Tento argumentar que a história de amor deles é muito bonita, mas sou delicadamente interrompido:
— Insisto, o amor é uma coisa que se pode construir. Que todo mundo pode construir. Acredito que todo ser humano pode fazer sua vida. Saramago escreveu "Levantado do chão", e eu acho que todos podemos nos levantar. Se uma pessoa quer viver uma relação de amor vive. Porque o amor não é o que uma pessoa recebe, é o que põe. E ninguém está impedido de amar.
Saio do prédio acompanhado de Pilar, que assusta um cachorro com a velocidade com que desce a ruela de pedregulho.

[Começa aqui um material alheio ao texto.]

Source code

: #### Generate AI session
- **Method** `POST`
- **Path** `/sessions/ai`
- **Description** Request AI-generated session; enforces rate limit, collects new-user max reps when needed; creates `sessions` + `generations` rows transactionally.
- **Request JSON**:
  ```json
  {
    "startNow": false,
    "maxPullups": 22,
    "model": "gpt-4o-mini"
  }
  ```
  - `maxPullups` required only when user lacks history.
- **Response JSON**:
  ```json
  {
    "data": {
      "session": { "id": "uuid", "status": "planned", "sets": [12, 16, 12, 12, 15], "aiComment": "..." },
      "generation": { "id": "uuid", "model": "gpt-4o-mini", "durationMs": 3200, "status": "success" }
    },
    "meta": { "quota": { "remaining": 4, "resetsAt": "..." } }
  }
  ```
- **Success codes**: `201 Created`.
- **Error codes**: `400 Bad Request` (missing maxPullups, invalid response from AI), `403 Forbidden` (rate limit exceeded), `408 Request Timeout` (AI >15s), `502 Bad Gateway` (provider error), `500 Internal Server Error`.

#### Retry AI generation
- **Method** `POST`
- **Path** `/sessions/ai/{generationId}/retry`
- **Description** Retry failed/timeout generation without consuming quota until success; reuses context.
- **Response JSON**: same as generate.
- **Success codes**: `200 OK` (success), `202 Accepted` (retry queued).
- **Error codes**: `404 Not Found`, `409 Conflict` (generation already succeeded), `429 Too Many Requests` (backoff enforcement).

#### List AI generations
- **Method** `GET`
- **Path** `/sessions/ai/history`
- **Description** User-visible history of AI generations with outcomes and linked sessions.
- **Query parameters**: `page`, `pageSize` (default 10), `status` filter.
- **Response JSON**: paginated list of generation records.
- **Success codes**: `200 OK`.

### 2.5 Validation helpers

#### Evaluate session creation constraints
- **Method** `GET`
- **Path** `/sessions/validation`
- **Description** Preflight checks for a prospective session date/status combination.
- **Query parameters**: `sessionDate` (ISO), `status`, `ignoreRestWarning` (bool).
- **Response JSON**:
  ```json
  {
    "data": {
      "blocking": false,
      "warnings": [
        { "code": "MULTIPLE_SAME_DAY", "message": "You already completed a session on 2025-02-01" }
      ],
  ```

Brinca com ele, lhe pede desculpas, se diverte sozinha e continua andando rápido. Chega frente à oliveira e comenta:
— Amanhã preciso trazer uma rosa branca. A que eu trouxe ontem levaram, e estas já estão feias.
Terminamos a entrevista e eu proponho acompanhá-la até o carro.
— Não precisa, homem. Eu consigo ir sozinha — diz.
O que parecia uma resposta ríspida se torna carinhosa quando avança até mim e me dá dois beijinhos antes de dizer que se precisar de alguma coisa mais é só lhe escrever. Então vira as costas e caminha sobriamente, como se não usasse salto alto e nem pisasse em um chão irregular de pedras. E me pego concordando com Saramago: é uma mulher extraordinária, dessas que fazem o chão tremer.